For most people, the path to a suicide attempt takes some time. As a result, friends and family members will often see warning signs before an attempt is made. Some of the behaviors to watch for are:
- Talking about death or suicide;
- Talking about specific plans they've made to attempt suicide;
- Severe depression, hopelessness, or guilt;
- Reckless, violent, or self-destructive behavior;
- Alcohol or drug abuse;
- Expressing a sense of worthlessness;
- Suddenly appearing much better, or happier, for no apparent reason; and
- Loss of interest in usual sources of pleasure.
Most suicidal people are focused on the present and are seeking relief from problems that seem insurmountable at the moment. They feel powerless to cope with their problems and can't see any hope in the future.
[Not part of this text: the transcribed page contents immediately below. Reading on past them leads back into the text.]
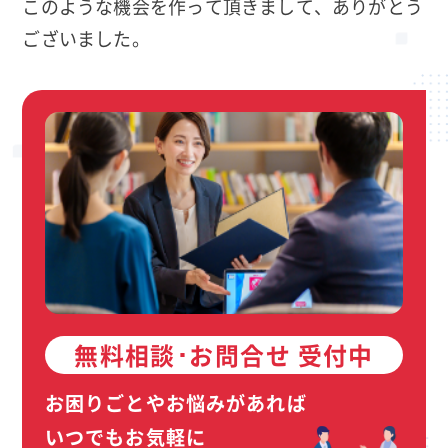
このような機会を作って頂きまして、ありがとう
ございました。
無料相談･お問合せ 受付中
お困りごとやお悩みがあれば
いつでもお気軽に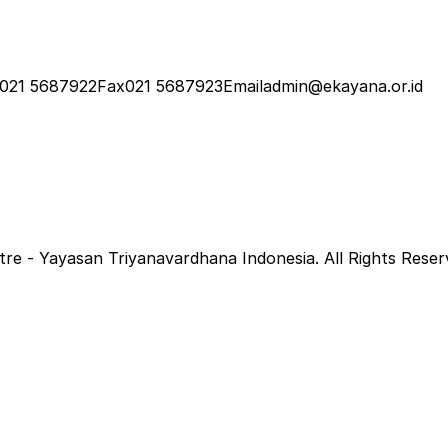
Gòng)
hān)
021 5687922
Fax
021 5687923
Email
admin@ekayana.or.id
hān)
hān)
e - Yayasan Triyanavardhana Indonesia. All Rights Reser
ung)
hān)
hān)
𝘀𝘁𝘂𝘀 𝟮𝟬𝟮𝟲 (𝗖𝗮𝗽 𝗚𝗼)
 – Sutra Ullambana) & 上供 (Shàng Gòng)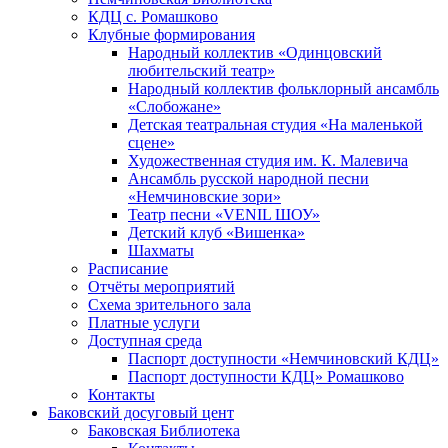
КДЦ с. Ромашково
Клубные формирования
Народный коллектив «Одинцовский
любительский театр»
Народный коллектив фольклорный ансамбль
«Слобожане»
Детская театральная студия «На маленькой
сцене»
Художественная студия им. К. Малевича
Ансамбль русской народной песни
«Немчиновские зори»
Театр песни «VENIL ШОУ»
Детский клуб «Вишенка»
Шахматы
Расписание
Отчёты мероприятий
Схема зрительного зала
Платные услуги
Доступная среда
Паспорт доступности «Немчиновский КДЦ»
Паспорт доступности КДЦ» Ромашково
Контакты
Баковский досуговый цент
Баковская Библиотека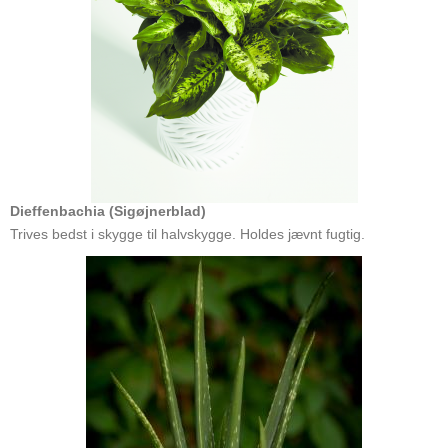
Dieffenbachia (Sigøjnerblad)
Trives bedst i skygge til halvskygge. Holdes jævnt fugtig.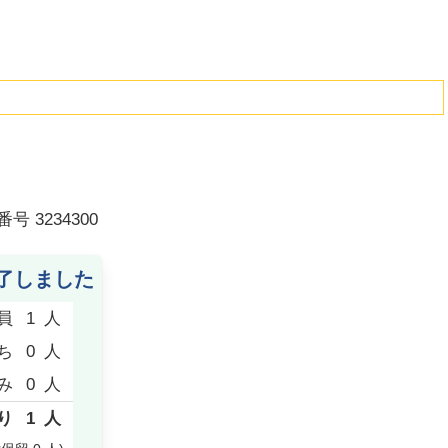
番号
3234300
了しました
員
1
人
ち
0
人
み
0
人
り
1
人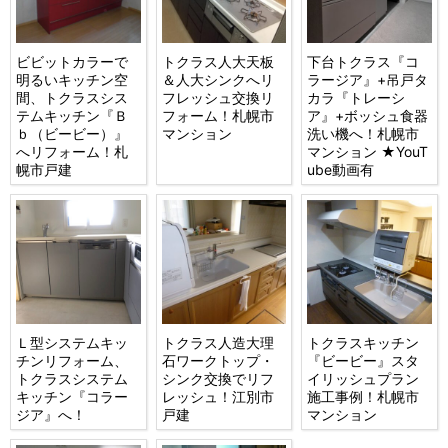
ビビットカラーで
トクラス人大天板
下台トクラス『コ
明るいキッチン空
＆人大シンクへリ
ラージア』+吊戸タ
間、トクラスシス
フレッシュ交換リ
カラ『トレーシ
テムキッチン『Ｂ
フォーム！札幌市
ア』+ボッシュ食器
ｂ（ビービー）』
マンション
洗い機へ！札幌市
へリフォーム！札
マンション ★YouT
幌市戸建
ube動画有
Ｌ型システムキッ
トクラス人造大理
トクラスキッチン
チンリフォーム、
石ワークトップ・
『ビービー』スタ
トクラスシステム
シンク交換でリフ
イリッシュプラン
キッチン『コラー
レッシュ！江別市
施工事例！札幌市
ジア』へ！
戸建
マンション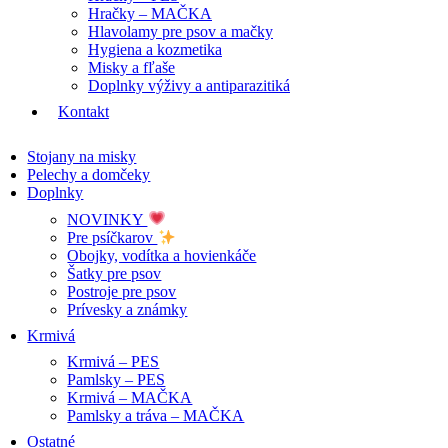
Hračky – MAČKA
Hlavolamy pre psov a mačky
Hygiena a kozmetika
Misky a fľaše
Doplnky výživy a antiparazitiká
Kontakt
Stojany na misky
Pelechy a domčeky
Doplnky
NOVINKY
Pre psíčkarov
Obojky, vodítka a hovienkáče
Šatky pre psov
Postroje pre psov
Prívesky a známky
Krmivá
Krmivá – PES
Pamlsky – PES
Krmivá – MAČKA
Pamlsky a tráva – MAČKA
Ostatné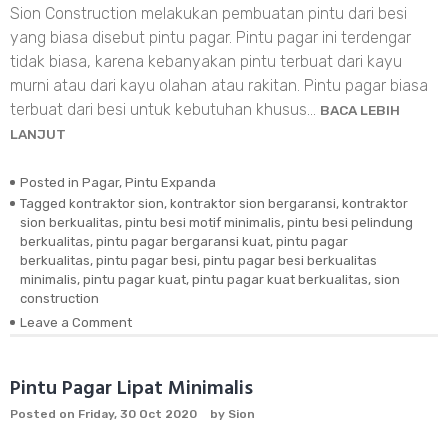
Sion Construction melakukan pembuatan pintu dari besi
yang biasa disebut pintu pagar. Pintu pagar ini terdengar
tidak biasa, karena kebanyakan pintu terbuat dari kayu
murni atau dari kayu olahan atau rakitan. Pintu pagar biasa
terbuat dari besi untuk kebutuhan khusus…
BACA LEBIH
LANJUT
Posted in
Pagar
,
Pintu Expanda
Tagged
kontraktor sion
,
kontraktor sion bergaransi
,
kontraktor
sion berkualitas
,
pintu besi motif minimalis
,
pintu besi pelindung
berkualitas
,
pintu pagar bergaransi kuat
,
pintu pagar
berkualitas
,
pintu pagar besi
,
pintu pagar besi berkualitas
minimalis
,
pintu pagar kuat
,
pintu pagar kuat berkualitas
,
sion
construction
Leave a Comment
on
Pintu
Pagar
Besi
Pintu Pagar Lipat Minimalis
Berkualitas
Posted on
Friday, 30 Oct 2020
by
Sion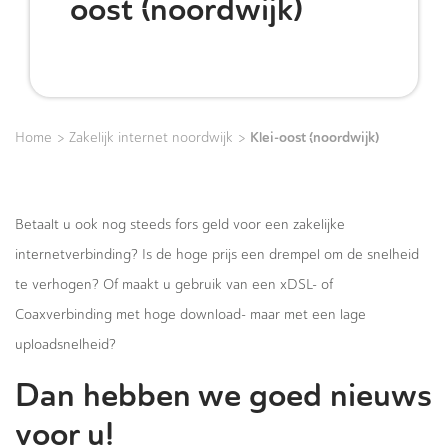
oost (noordwijk)
>
>
Klei-oost (noordwijk)
Home
Zakelijk internet noordwijk
Betaalt u ook nog steeds fors geld voor een zakelijke
internetverbinding? Is de hoge prijs een drempel om de snelheid
te verhogen? Of maakt u gebruik van een xDSL- of
Coaxverbinding met hoge download- maar met een lage
uploadsnelheid?
Dan hebben we goed nieuws
voor u!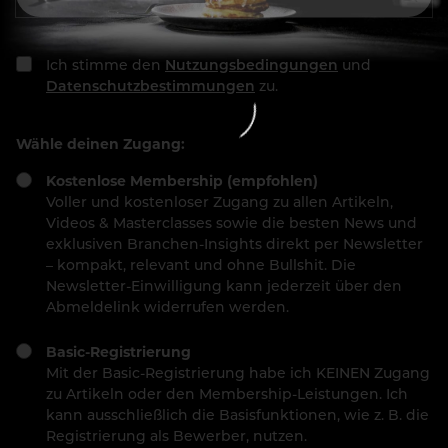
Ich stimme den
Nutzungsbedingungen
und
Datenschutzbestimmungen
zu.
Wähle deinen Zugang:
Kostenlose Membership (empfohlen)
Voller und kostenloser Zugang zu allen Artikeln,
Videos & Masterclasses sowie die besten News und
exklusiven Branchen-Insights direkt per Newsletter
– kompakt, relevant und ohne Bullshit. Die
Newsletter-Einwilligung kann jederzeit über den
Abmeldelink widerrufen werden.
Basic-Registrierung
Mit der Basic-Registrierung habe ich KEINEN Zugang
zu Artikeln oder den Membership-Leistungen. Ich
kann ausschließlich die Basisfunktionen, wie z. B. die
Registrierung als Bewerber, nutzen.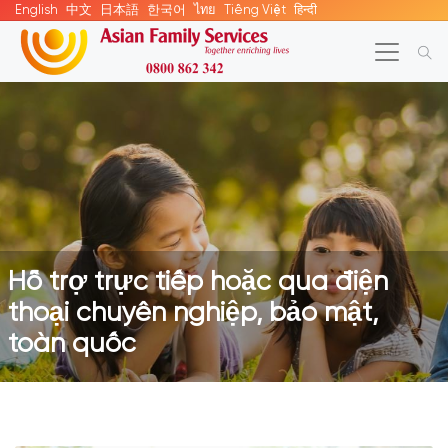
English
中文
日本語
한국어
ไทย
Tiếng Việt
हिन्दी
Hỗ trợ trực tiếp hoặc qua điện
thoại chuyên nghiệp, bảo mật,
toàn quốc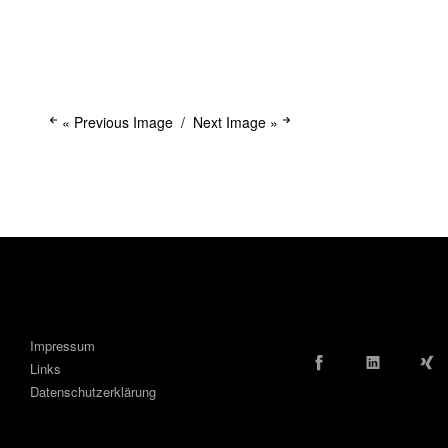
« Previous Image
Next Image »
Impressum
Facebook
LinkedIn
Links
Datenschutzerklärung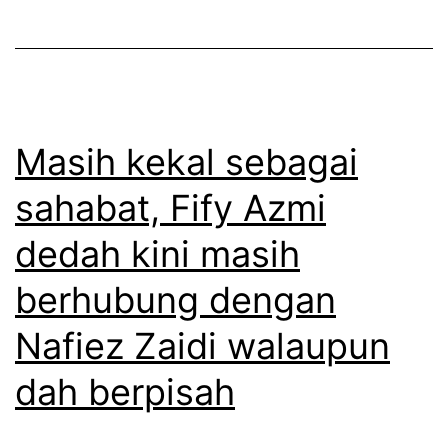
d
p
e
e
d
n
a
g
h
Masih kekal sebagai
k
p
h
sahabat, Fify Azmi
u
i
dedah kini masih
n
a
c
n
berhubung dengan
a
a
Nafiez Zaidi walaupun
p
t
dah berpisah
e
a
r
n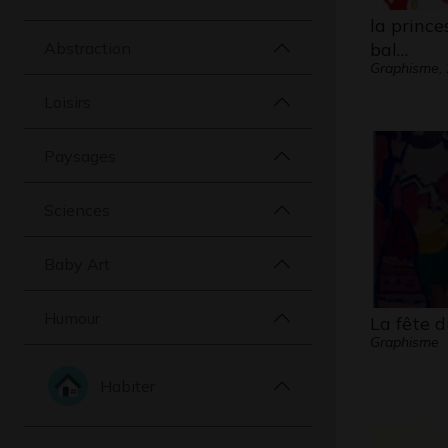
la prince
Abstraction
bal…
Graphisme,
Loisirs
Paysages
Sciences
Baby Art
Humour
La fête d
Graphisme
Habiter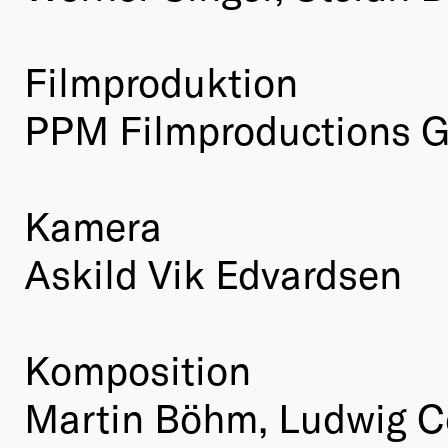
Filmproduktion
PPM Filmproductions
Kamera
Askild Vik Edvardsen
Komposition
Martin Böhm, Ludwig 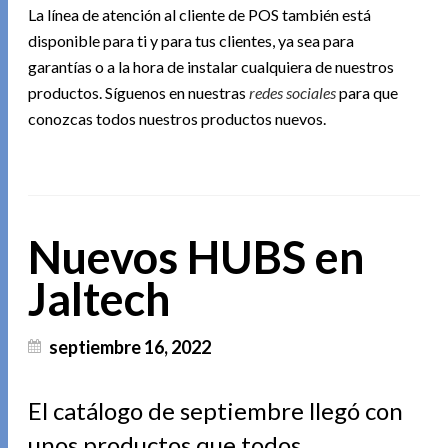
La línea de atención al cliente de POS también está
disponible para ti y para tus clientes, ya sea para
garantías o a la hora de instalar cualquiera de nuestros
productos. Síguenos en nuestras
redes sociales
para que
conozcas todos nuestros productos nuevos.
Nuevos HUBS en
Jaltech
septiembre 16, 2022
El catálogo de septiembre llegó con
unos productos que todos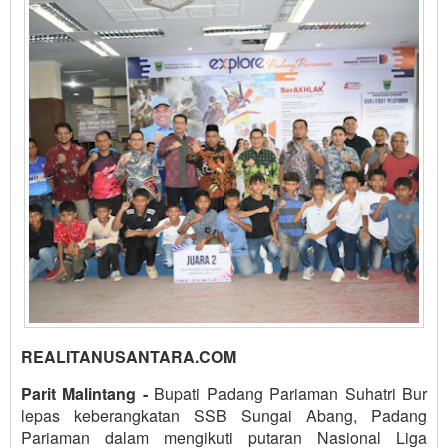
REALITANUSANTARA.COM
Parit Malintang -
Bupati Padang Pariaman Suhatri Bur
lepas keberangkatan SSB Sungai Abang, Padang
Pariaman dalam mengikuti putaran Nasional Liga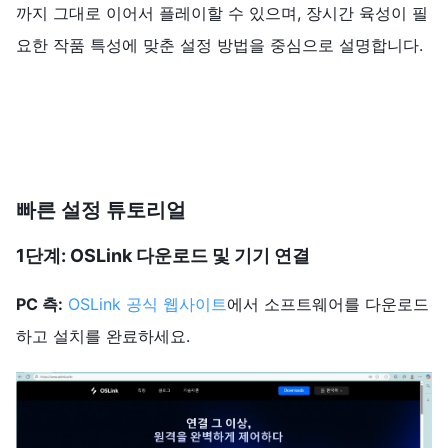
까지 그대로 이어서 플레이할 수 있으며, 장시간 육성이 필
요한 작품 특성에 맞춘 설정 방법을 중심으로 설명합니다.
빠른 설정 튜토리얼
1단계: OSLink 다운로드 및 기기 연결
PC 측:
OSLink 공식 웹사이트
에서 소프트웨어를 다운로드
하고 설치를 완료하세요.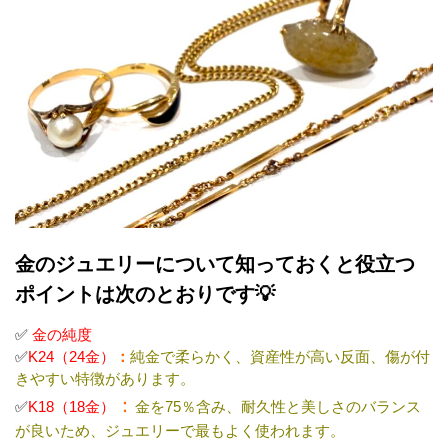
金のジュエリーについて知っておくと役立つ
ポイントは次のとおりです💡
✅
金の純度
✅
K24（24金）
：
純金で柔らかく、資産性が高い反面、傷が付
きやすい特徴があります。
：
✅
K18（18金）
金を75％含み、耐久性と美しさのバランス
が良いため、ジュエリーで最もよく使われます。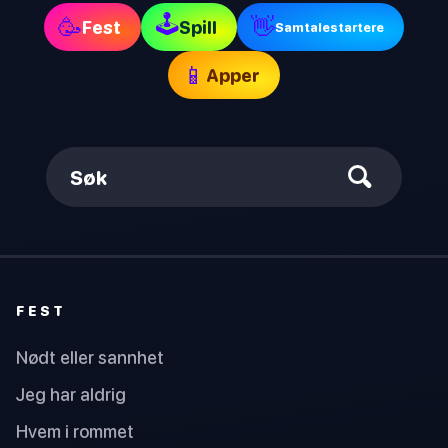
🕹
🥳
👋
Fest
Spill
Samtalestartere
📱
Apper
Søk
FEST
Nødt eller sannhet
Jeg har aldrig
Hvem i rommet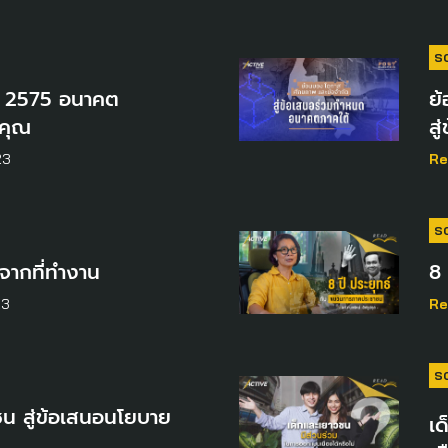
S
 2575 อนาคต
ย
อคุณ
ส
23
Re
S
จากที่ทำงาน
8
23
Re
S
ุมชน สู่ข้อเสนอนโยบาย
เ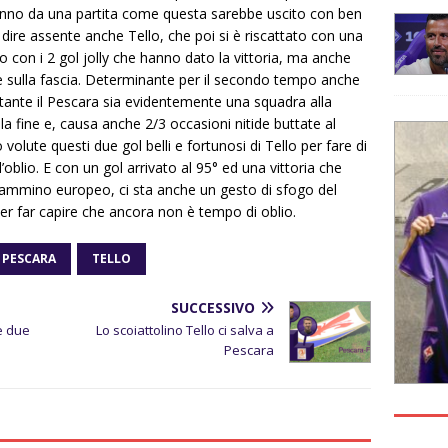
 anno da una partita come questa sarebbe uscito con ben
o dire assente anche Tello, che poi si è riscattato con una
o con i 2 gol jolly che hanno dato la vittoria, ma anche
te sulla fascia. Determinante per il secondo tempo anche
ostante il Pescara sia evidentemente una squadra alla
alla fine e, causa anche 2/3 occasioni nitide buttate al
 volute questi due gol belli e fortunosi di Tello per fare di
’oblio. E con un gol arrivato al 95° ed una vittoria che
ammino europeo, ci sta anche un gesto di sfogo del
er far capire che ancora non è tempo di oblio.
PESCARA
TELLO
SUCCESSIVO
e due
Lo scoiattolino Tello ci salva a
Pescara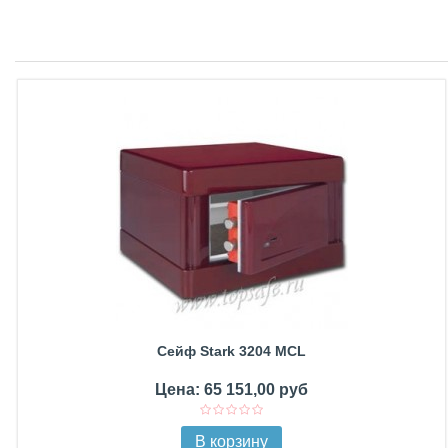
Сейф Stark 3204 MCL
Цена: 65 151,00 руб
В корзину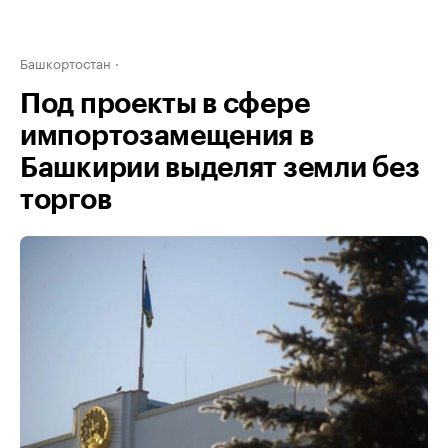
Башкортостан
Под проекты в сфере
импортозамещения в
Башкирии выделят земли без
торгов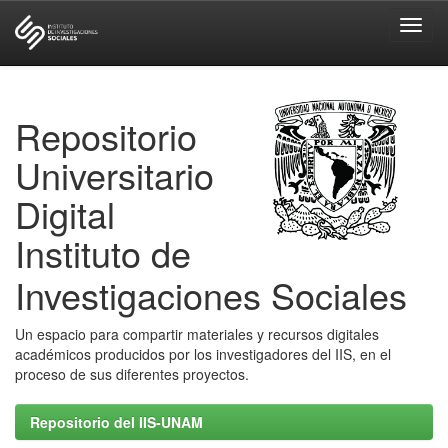
Skip
navigation
Repositorio
Universitario
Digital
Instituto de
Investigaciones Sociales
Un espacio para compartir materiales y recursos digitales
académicos producidos por los investigadores del IIS, en el
proceso de sus diferentes proyectos.
Repositorio del IIS-UNAM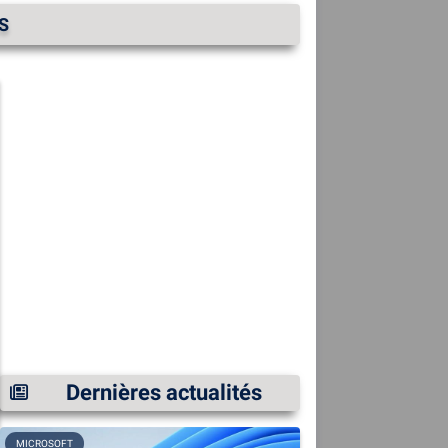
S
Dernières actualités
MICROSOFT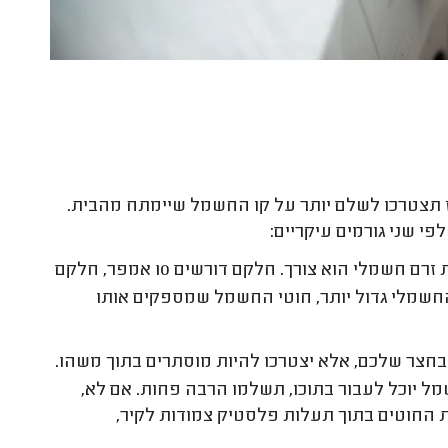
ז תצטרכו לשלם יותר על קו החשמל שיימתח מהבית.
י שני גורמים עיקריים:
: כל רכב חשמלי מגיע עם הגדרות יצרן של איזו עוצמת זרם חשמלי הוא צורך. חלקם דורשים 10 אמפר, חלקם
ם החשמלי גדול יותר, חוטי החשמל שמספקים אותו
בחצר שלכם, אלא יצטרכו להיות מוסתרים בתוך משהו.
ל יוכל לעבור בתוכו, תשלמו הרבה פחות. אם לא,
 החוטים בתוך תעלות פלסטיק צמודות לקיר,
If you see signs that someone may be considering suicide, you should ask the person how they feel. Ask if they ever think about suicide. If the answer is yes, ask if they've considered it recently and whether they have a plan. If you believe the person is at serious risk of suicide, encourage them to speak with a physician or mental health professional. People in this condition should not be left alone: this is an emergency. Some people may be uncomfortable with the idea of seeking help from strangers. In these cases, it may be helpful if you or another friend offer to accompany the individual to the healthcare center until they become more comfortable with the process. If you need help finding a local mental health facility, call your state or local National Alliance for the Mentally Ill (NAMI).